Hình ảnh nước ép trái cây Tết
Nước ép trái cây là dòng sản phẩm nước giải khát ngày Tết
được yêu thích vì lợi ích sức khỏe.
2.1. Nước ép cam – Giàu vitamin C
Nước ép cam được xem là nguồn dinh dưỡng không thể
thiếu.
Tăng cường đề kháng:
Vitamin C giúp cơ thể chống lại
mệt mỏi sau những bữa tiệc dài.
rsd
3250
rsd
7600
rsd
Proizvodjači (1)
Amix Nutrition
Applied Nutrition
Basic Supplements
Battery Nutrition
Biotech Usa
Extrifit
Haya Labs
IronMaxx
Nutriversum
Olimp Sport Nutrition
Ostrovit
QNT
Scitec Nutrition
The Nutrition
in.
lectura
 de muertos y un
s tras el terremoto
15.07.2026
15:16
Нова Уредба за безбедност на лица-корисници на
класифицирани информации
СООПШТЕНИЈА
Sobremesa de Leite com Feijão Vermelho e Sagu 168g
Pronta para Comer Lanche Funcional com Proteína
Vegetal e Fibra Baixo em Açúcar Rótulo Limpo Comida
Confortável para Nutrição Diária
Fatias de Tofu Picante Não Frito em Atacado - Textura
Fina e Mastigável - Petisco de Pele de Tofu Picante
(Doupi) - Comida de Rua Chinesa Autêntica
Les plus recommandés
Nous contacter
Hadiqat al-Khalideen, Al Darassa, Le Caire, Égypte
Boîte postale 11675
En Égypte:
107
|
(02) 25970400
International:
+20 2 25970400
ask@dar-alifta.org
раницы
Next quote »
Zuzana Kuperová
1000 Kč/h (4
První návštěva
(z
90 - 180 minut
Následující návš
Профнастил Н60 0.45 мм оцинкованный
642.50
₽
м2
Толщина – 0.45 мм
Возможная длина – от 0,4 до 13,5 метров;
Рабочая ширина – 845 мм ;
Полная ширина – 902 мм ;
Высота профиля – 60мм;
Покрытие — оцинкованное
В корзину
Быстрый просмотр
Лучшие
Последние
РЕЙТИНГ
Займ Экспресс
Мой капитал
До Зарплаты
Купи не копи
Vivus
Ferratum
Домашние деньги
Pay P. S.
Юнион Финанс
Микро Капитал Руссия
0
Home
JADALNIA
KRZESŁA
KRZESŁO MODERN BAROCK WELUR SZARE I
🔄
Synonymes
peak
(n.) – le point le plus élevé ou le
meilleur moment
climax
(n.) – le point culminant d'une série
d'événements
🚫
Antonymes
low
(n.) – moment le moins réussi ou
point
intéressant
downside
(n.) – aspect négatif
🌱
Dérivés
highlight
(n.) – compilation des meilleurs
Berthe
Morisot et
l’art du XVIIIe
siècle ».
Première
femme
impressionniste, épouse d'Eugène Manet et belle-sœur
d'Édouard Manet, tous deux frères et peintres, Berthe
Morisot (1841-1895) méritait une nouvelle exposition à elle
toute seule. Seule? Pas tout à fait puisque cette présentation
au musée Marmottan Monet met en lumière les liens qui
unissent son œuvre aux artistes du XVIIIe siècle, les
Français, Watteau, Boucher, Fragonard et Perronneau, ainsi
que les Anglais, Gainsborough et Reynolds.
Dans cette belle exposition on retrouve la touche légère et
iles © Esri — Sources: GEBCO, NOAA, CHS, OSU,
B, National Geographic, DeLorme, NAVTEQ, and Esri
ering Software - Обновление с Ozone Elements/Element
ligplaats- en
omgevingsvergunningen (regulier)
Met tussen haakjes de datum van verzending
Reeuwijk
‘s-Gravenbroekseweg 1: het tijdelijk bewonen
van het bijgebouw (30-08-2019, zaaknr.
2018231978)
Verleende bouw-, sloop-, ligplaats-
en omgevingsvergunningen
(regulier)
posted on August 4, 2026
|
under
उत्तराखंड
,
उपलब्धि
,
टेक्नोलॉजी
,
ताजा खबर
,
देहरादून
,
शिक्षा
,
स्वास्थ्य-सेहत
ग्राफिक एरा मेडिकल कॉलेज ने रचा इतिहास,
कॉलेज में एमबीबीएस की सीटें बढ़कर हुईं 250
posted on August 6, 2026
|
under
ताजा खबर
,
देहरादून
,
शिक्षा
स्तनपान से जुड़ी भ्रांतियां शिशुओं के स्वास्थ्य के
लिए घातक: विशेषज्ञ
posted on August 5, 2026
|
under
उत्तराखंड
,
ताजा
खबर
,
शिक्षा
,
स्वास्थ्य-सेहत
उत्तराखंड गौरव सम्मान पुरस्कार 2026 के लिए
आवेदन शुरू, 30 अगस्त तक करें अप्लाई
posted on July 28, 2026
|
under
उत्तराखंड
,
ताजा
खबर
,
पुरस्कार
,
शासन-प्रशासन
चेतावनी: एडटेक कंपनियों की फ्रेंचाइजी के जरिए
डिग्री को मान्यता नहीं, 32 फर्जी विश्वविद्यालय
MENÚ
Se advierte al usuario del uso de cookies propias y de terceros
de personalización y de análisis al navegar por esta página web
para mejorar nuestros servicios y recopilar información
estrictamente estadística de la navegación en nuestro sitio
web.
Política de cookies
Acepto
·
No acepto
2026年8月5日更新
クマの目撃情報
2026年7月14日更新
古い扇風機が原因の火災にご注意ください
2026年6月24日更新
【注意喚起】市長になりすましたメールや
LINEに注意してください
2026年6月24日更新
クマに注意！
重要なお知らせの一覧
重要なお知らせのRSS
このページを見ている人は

* * *

• _What is needed_:
Edit the rows from the very start through the line with "impressionniste, épouse d'Eugène", putting "Contraires" in place of "Antonymes" and keeping everything else as it is. Give back only those lines.

• _Solution to the problem_:
Hình ảnh nước ép trái cây Tết
Nước ép trái cây là dòng sản phẩm nước giải khát ngày Tết
được yêu thích vì lợi ích sức khỏe.
2.1. Nước ép cam – Giàu vitamin C
Nước ép cam được xem là nguồn dinh dưỡng không thể
thiếu.
Tăng cường đề kháng:
Vitamin C giúp cơ thể chống lại
mệt mỏi sau những bữa tiệc dài.
rsd
3250
rsd
7600
rsd
Proizvodjači (1)
Amix Nutrition
Applied Nutrition
Basic Supplements
Battery Nutrition
Biotech Usa
Extrifit
Haya Labs
IronMaxx
Nutriversum
Olimp Sport Nutrition
Ostrovit
QNT
Scitec Nutrition
The Nutrition
in.
lectura
 de muertos y un
s tras el terremoto
15.07.2026
15:16
Нова Уредба за безбедност на лица-корисници на
класифицирани информации
СООПШТЕНИЈА
Sobremesa de Leite com Feijão Vermelho e Sagu 168g
Pronta para Comer Lanche Funcional com Proteína
Vegetal e Fibra Baixo em Açúcar Rótulo Limpo Comida
Confortável para Nutrição Diária
Fatias de Tofu Picante Não Frito em Atacado - Textura
Fina e Mastigável - Petisco de Pele de Tofu Picante
(Doupi) - Comida de Rua Chinesa Autêntica
Les plus recommandés
Nous contacter
Hadiqat al-Khalideen, Al Darassa, Le Caire, Égypte
Boîte postale 11675
En Égypte:
107
|
(02) 25970400
International:
+20 2 25970400
ask@dar-alifta.org
раницы
Next quote »
Zuzana Kuperová
1000 Kč/h (4
První návštěva
(z
90 - 180 minut
Následující návš
Профнастил Н60 0.45 мм оцинкованный
642.50
₽
м2
Толщина – 0.45 мм
Возможная длина – от 0,4 до 13,5 метров;
Рабочая ширина – 845 мм ;
Полная ширина – 902 мм ;
Высота профиля – 60мм;
Покрытие — оцинкованное
В корзину
Быстрый просмотр
Лучшие
Последние
РЕЙТИНГ
Займ Экспресс
Мой капитал
До Зарплаты
Купи не копи
Vivus
Ferratum
Домашние деньги
Pay P. S.
Юнион Финанс
Микро Капитал Руссия
0
Home
JADALNIA
KRZESŁA
KRZESŁO MODERN BAROCK WELUR SZARE I
🔄
Synonymes
peak
(n.) – le point le plus élevé ou le
meilleur moment
climax
(n.) – le point culminant d'une série
d'événements
🚫
Contraires
low
(n.) – moment le moins réussi ou
point
intéressant
downside
(n.) – aspect négatif
🌱
Dérivés
highlight
(n.) – compilation des meilleurs
Berthe
Morisot et
l’art du XVIIIe
siècle ».
Première
femme
impressionniste, épouse d'Eugène Manet et belle-sœur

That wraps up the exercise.